- TASK
Transcribe verbatim the lines of the entries below, from the line holding "And then I think" through the line holding "This makes me", inclusive.

=== Section Start ===

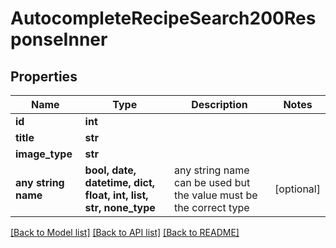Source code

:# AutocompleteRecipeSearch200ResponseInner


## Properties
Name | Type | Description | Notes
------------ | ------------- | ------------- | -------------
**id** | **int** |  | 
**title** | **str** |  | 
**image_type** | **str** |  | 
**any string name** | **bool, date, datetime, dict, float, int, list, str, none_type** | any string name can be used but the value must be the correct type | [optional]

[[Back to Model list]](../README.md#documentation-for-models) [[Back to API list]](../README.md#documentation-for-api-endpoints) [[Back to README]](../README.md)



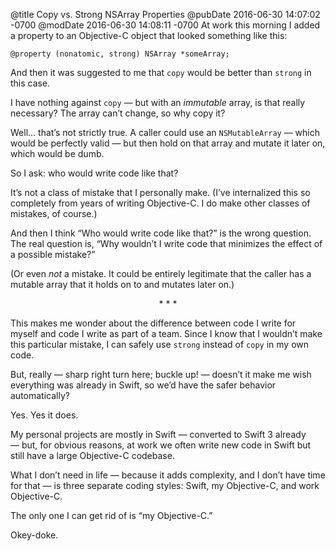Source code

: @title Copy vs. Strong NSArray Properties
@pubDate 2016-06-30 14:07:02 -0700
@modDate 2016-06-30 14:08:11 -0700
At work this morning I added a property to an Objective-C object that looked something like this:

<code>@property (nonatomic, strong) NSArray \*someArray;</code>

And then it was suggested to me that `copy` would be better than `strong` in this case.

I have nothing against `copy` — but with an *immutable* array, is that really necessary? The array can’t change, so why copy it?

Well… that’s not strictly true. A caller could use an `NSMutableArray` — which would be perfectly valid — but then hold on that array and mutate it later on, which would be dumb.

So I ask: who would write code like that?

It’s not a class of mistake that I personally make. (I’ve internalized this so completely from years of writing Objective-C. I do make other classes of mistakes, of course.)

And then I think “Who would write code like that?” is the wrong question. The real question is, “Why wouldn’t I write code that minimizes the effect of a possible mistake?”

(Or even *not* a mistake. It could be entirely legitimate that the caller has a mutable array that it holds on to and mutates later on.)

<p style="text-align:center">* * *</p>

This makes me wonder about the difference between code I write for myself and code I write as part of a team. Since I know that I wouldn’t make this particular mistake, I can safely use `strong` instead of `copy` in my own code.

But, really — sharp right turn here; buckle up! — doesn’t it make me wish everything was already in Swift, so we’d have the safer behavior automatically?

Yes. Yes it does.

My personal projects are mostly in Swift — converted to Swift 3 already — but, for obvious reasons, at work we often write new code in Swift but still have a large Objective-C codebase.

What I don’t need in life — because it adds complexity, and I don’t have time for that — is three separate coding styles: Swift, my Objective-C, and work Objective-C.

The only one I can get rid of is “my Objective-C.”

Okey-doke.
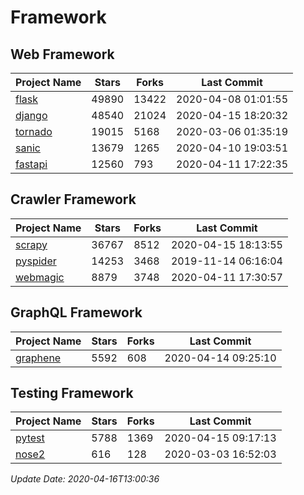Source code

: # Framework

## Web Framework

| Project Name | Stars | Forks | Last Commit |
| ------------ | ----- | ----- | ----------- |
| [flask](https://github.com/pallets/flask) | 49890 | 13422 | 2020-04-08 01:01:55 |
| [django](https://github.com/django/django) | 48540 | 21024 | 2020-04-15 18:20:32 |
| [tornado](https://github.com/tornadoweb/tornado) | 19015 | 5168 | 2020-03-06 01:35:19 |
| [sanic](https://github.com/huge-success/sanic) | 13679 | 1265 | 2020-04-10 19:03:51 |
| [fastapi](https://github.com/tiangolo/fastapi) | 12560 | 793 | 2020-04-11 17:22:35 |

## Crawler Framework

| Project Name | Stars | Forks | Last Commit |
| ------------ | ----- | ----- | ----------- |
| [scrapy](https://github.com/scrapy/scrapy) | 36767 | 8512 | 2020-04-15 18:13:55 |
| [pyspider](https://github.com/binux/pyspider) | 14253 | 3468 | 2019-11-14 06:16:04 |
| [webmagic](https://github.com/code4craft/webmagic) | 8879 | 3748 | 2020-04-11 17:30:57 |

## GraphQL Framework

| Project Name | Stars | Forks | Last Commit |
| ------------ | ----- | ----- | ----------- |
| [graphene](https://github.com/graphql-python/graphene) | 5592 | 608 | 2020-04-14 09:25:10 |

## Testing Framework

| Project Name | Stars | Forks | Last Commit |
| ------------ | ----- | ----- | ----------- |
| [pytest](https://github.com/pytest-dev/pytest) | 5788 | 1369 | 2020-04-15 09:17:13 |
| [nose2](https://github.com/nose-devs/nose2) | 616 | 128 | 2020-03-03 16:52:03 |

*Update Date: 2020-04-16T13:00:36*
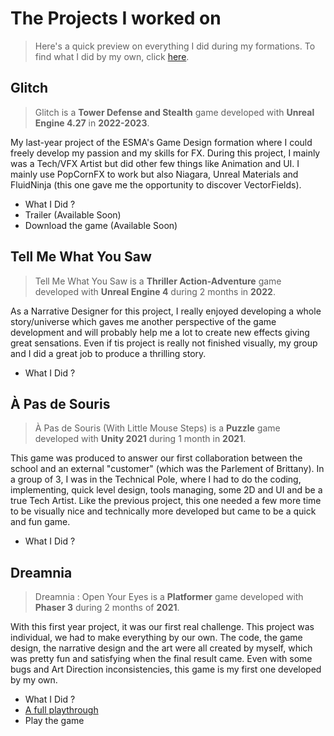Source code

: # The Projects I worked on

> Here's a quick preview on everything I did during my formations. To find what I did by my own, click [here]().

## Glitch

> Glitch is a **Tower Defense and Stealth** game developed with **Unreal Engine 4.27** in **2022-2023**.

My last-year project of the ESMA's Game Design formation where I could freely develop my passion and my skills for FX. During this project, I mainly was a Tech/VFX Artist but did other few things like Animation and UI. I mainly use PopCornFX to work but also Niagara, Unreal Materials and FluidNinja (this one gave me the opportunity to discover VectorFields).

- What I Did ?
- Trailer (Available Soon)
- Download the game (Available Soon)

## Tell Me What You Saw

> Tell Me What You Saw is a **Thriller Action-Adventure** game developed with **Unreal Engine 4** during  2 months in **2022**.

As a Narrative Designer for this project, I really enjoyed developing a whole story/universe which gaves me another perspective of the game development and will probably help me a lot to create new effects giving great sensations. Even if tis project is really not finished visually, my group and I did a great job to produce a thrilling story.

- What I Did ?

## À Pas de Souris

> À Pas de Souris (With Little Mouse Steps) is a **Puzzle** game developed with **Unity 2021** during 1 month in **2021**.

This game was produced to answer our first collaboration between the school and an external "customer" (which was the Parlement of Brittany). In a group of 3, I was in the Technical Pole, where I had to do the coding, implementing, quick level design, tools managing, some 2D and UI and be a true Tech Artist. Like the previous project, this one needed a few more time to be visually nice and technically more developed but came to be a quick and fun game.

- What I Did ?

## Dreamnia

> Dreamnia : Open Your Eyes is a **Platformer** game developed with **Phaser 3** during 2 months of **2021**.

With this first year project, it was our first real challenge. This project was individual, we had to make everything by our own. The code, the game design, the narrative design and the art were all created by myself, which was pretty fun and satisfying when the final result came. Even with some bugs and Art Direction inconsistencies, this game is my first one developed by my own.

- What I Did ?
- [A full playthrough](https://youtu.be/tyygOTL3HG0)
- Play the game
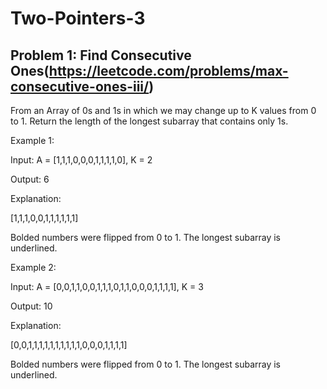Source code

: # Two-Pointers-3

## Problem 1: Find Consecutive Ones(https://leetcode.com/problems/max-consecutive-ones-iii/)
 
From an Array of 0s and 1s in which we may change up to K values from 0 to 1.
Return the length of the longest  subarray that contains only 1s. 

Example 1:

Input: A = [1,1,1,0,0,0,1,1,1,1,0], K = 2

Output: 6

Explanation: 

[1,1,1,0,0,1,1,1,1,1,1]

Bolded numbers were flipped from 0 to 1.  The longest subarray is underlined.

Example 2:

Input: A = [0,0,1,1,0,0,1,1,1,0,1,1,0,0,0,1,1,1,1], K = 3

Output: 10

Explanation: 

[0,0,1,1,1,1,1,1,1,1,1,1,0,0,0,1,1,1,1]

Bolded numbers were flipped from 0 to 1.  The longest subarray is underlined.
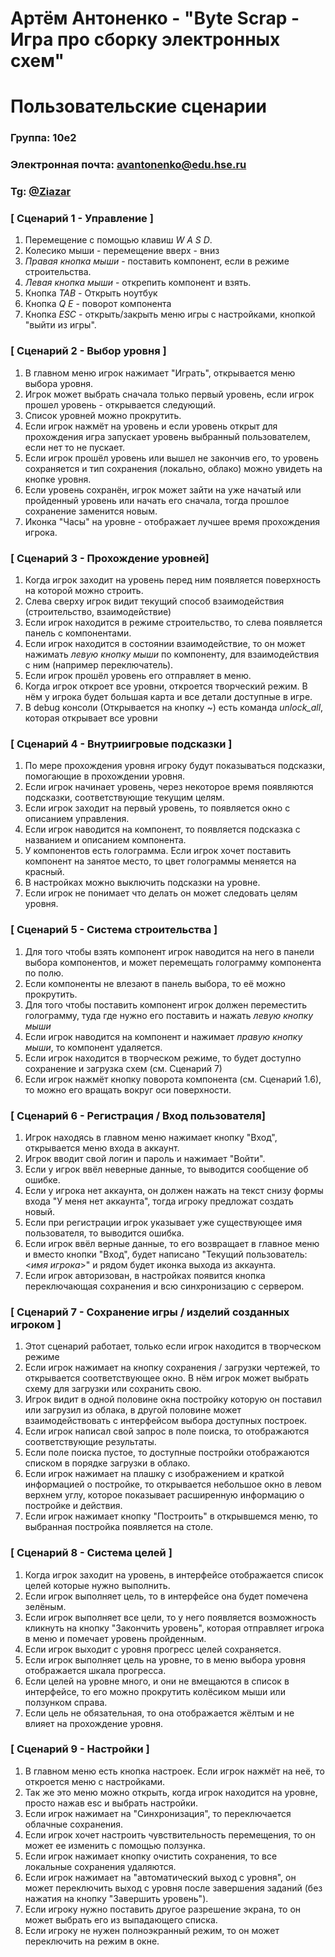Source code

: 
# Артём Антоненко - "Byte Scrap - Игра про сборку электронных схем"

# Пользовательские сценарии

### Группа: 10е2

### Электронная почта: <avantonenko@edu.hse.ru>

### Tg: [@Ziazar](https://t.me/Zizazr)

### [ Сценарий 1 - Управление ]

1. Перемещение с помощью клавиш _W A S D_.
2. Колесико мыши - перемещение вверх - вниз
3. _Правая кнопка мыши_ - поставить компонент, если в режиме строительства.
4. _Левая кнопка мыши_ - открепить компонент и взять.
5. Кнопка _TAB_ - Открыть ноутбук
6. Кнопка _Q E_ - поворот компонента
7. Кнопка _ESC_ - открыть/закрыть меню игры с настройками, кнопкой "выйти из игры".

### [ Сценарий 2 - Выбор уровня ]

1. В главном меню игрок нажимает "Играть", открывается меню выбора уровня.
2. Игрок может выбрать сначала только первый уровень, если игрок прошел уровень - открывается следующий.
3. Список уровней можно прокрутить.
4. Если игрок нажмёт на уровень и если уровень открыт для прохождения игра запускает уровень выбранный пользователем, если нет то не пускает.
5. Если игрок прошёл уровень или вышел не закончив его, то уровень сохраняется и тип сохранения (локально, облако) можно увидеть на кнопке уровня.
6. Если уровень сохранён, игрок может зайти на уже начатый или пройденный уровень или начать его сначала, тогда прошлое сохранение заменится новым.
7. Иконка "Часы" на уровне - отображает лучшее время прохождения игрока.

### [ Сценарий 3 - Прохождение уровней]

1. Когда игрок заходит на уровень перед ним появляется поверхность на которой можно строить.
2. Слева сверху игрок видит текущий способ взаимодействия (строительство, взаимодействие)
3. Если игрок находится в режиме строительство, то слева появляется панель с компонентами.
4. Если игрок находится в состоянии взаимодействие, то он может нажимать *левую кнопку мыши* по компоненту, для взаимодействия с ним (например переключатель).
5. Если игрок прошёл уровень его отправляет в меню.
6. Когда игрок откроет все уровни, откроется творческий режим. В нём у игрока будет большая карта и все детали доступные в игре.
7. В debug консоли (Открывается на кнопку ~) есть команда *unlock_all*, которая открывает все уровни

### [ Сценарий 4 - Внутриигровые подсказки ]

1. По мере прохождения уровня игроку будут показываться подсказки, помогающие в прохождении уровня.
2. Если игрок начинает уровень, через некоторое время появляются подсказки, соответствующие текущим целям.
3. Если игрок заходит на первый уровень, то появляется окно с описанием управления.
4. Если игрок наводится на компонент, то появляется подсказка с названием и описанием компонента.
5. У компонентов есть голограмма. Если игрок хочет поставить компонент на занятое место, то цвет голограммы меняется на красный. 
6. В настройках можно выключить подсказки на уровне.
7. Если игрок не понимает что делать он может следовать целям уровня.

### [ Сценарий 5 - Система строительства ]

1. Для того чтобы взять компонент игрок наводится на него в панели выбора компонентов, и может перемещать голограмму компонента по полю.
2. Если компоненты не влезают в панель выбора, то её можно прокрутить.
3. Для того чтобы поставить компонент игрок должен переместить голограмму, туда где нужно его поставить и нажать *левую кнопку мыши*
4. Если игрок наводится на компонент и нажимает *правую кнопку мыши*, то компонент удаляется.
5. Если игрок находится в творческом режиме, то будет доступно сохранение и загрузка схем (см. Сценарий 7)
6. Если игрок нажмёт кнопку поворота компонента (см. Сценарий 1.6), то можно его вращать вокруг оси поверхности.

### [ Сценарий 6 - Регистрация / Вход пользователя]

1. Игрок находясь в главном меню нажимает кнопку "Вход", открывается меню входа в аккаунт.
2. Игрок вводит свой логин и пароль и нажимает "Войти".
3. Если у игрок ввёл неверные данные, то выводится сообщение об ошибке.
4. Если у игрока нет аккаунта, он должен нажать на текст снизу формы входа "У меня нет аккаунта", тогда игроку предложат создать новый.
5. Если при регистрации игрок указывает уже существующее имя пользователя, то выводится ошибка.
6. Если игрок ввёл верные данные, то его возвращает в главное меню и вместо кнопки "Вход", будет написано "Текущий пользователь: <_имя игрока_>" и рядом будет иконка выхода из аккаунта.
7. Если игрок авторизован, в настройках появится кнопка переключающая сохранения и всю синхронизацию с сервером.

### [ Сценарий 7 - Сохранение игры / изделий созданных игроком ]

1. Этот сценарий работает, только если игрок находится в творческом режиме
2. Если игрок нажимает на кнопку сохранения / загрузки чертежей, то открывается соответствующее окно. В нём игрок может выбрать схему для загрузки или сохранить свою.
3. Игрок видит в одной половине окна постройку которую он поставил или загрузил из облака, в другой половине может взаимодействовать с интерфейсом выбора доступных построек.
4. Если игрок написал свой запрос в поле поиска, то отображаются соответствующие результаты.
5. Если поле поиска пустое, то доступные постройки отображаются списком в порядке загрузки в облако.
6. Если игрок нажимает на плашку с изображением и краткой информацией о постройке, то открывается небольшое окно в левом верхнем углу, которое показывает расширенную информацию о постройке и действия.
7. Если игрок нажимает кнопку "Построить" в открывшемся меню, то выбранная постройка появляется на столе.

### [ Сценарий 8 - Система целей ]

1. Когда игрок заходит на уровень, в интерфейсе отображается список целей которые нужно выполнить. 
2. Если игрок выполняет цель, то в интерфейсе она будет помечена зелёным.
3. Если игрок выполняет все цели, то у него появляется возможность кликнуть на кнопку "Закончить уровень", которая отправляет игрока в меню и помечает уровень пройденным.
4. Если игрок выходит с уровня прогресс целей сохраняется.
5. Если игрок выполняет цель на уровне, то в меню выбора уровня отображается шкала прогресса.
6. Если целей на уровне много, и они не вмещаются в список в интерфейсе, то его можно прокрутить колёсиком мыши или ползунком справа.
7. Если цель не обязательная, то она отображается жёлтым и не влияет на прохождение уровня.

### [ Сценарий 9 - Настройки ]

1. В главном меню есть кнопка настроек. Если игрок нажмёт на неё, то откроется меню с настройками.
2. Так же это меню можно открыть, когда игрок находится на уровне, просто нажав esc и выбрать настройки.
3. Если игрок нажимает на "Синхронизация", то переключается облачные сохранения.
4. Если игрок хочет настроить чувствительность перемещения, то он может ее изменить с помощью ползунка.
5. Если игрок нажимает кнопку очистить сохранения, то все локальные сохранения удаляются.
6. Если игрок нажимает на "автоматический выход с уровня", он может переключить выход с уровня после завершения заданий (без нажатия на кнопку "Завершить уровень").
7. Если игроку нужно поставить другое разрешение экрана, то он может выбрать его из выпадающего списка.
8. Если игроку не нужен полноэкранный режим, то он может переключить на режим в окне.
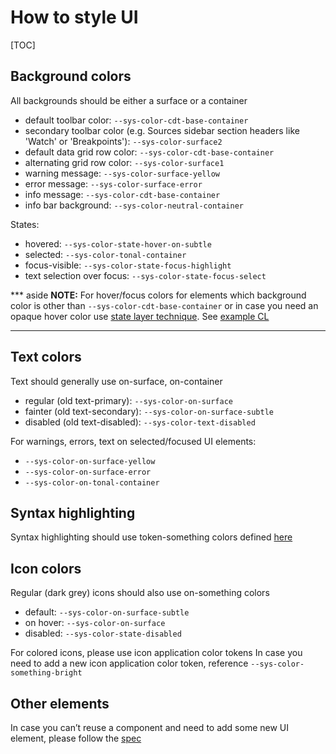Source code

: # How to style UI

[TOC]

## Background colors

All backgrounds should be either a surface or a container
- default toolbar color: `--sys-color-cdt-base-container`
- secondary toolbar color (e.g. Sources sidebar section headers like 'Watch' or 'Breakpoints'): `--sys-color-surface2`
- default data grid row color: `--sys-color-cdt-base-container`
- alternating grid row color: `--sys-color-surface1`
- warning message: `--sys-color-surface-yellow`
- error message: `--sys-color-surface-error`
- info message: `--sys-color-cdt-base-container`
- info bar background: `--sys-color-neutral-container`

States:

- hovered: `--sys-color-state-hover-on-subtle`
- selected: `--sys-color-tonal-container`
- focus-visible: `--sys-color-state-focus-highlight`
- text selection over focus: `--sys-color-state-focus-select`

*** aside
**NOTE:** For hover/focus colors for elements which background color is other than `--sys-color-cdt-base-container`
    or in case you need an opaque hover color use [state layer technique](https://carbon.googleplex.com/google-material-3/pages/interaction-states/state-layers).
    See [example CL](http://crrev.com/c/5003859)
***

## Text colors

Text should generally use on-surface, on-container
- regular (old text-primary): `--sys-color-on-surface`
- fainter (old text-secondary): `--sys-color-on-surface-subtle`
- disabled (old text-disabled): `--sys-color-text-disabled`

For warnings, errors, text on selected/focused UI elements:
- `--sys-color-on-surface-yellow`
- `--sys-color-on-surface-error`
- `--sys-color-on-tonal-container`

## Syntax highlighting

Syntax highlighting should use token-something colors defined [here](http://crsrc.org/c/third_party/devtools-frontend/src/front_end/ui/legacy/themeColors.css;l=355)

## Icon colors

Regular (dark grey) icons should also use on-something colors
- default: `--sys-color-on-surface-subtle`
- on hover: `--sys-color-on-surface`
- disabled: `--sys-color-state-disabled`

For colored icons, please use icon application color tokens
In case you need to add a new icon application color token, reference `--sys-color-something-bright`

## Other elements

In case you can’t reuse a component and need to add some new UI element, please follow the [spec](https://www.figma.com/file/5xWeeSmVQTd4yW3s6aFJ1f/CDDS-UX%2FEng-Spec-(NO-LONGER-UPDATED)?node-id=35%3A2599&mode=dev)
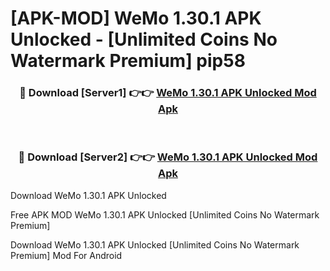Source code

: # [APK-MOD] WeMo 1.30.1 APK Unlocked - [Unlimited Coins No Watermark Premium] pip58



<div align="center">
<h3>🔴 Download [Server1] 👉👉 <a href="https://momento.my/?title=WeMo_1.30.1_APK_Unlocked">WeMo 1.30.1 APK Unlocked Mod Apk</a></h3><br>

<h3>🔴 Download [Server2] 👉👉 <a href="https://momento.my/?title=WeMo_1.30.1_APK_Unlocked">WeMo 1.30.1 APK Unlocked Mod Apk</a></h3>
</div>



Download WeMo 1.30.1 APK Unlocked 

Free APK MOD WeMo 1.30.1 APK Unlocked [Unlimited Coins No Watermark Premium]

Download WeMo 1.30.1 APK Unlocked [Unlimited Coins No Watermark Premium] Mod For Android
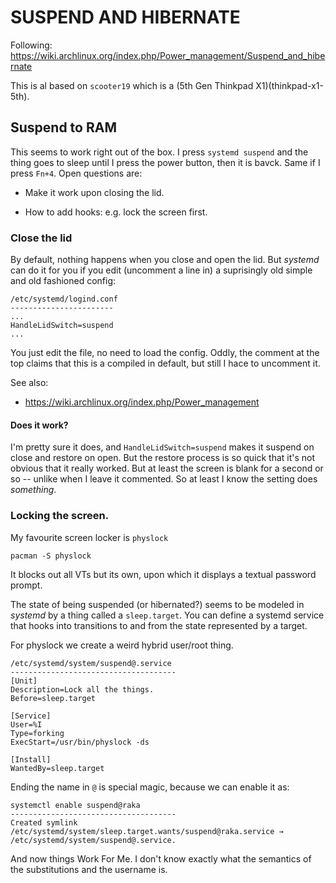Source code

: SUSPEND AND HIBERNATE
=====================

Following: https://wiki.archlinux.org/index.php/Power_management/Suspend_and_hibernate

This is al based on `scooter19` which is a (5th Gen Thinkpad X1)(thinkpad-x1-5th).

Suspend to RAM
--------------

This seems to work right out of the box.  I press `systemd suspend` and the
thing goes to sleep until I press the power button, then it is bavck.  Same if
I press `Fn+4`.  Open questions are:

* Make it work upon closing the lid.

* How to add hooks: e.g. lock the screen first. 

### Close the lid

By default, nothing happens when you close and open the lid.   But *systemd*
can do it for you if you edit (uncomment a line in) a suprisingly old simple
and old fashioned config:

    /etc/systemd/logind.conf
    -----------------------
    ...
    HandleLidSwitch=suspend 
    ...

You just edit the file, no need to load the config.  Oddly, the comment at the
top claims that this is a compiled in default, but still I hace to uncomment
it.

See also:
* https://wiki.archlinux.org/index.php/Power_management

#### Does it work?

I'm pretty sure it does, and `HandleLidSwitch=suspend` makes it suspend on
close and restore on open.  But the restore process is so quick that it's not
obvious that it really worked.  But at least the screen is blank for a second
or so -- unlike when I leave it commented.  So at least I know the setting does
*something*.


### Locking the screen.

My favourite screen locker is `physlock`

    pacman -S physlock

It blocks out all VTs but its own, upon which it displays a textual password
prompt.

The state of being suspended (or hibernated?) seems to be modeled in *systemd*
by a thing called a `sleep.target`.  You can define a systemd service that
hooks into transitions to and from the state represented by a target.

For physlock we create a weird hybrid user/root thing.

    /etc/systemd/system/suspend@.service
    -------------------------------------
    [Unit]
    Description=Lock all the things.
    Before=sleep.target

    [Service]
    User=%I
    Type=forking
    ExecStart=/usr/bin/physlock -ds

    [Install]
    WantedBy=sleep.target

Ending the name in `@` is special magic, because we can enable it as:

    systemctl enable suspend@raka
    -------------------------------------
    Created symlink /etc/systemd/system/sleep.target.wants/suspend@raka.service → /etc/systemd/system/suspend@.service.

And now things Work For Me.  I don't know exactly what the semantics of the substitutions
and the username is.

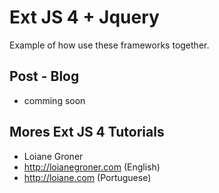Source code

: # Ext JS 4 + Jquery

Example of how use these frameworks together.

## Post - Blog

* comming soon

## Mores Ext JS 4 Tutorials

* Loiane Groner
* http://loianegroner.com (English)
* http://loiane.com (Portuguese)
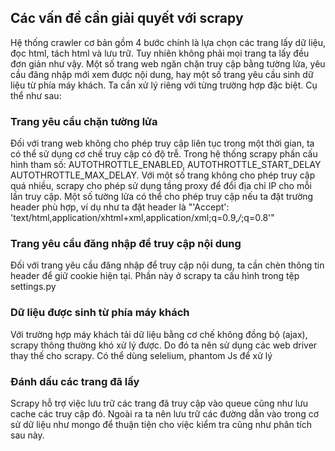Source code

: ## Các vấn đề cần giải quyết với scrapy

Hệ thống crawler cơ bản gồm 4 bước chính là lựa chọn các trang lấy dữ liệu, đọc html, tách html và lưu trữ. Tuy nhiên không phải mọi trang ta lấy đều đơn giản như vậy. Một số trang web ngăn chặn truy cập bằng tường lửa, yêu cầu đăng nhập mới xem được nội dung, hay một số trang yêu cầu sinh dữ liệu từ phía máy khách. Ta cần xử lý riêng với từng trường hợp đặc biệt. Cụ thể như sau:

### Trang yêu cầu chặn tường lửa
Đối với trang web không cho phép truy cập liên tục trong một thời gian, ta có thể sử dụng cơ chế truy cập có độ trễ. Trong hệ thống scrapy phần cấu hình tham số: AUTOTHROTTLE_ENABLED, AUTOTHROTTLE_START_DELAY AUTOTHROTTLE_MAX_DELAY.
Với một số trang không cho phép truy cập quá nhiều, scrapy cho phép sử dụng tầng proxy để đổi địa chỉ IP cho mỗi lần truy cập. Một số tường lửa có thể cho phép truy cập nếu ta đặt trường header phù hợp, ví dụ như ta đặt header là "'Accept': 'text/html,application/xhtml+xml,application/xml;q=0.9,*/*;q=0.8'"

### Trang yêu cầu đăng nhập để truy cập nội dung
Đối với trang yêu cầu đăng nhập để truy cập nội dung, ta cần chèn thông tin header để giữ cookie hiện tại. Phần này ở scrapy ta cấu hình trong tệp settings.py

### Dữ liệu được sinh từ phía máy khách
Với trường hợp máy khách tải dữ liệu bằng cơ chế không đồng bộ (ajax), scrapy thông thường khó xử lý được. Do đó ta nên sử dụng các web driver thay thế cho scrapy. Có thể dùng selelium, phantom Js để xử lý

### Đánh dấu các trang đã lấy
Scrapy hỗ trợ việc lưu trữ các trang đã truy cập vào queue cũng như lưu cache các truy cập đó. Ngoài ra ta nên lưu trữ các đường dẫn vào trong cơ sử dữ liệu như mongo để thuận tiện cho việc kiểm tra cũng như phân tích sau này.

=== Section End ===

- RESPONSE FOR THIS EXERCISE
And then I think “Who would write code like that?” is the wrong question. The real question is, “Why wouldn’t I write code that minimizes the effect of a possible mistake?”

(Or even *not* a mistake. It could be entirely legitimate that the caller has a mutable array that it holds on to and mutates later on.)

<p style="text-align:center">* * *</p>

This makes me wonder about the difference between code I write for myself and code I write as part of a team. Since I know that I wouldn’t make this particular mistake, I can safely use `strong` instead of `copy` in my own code.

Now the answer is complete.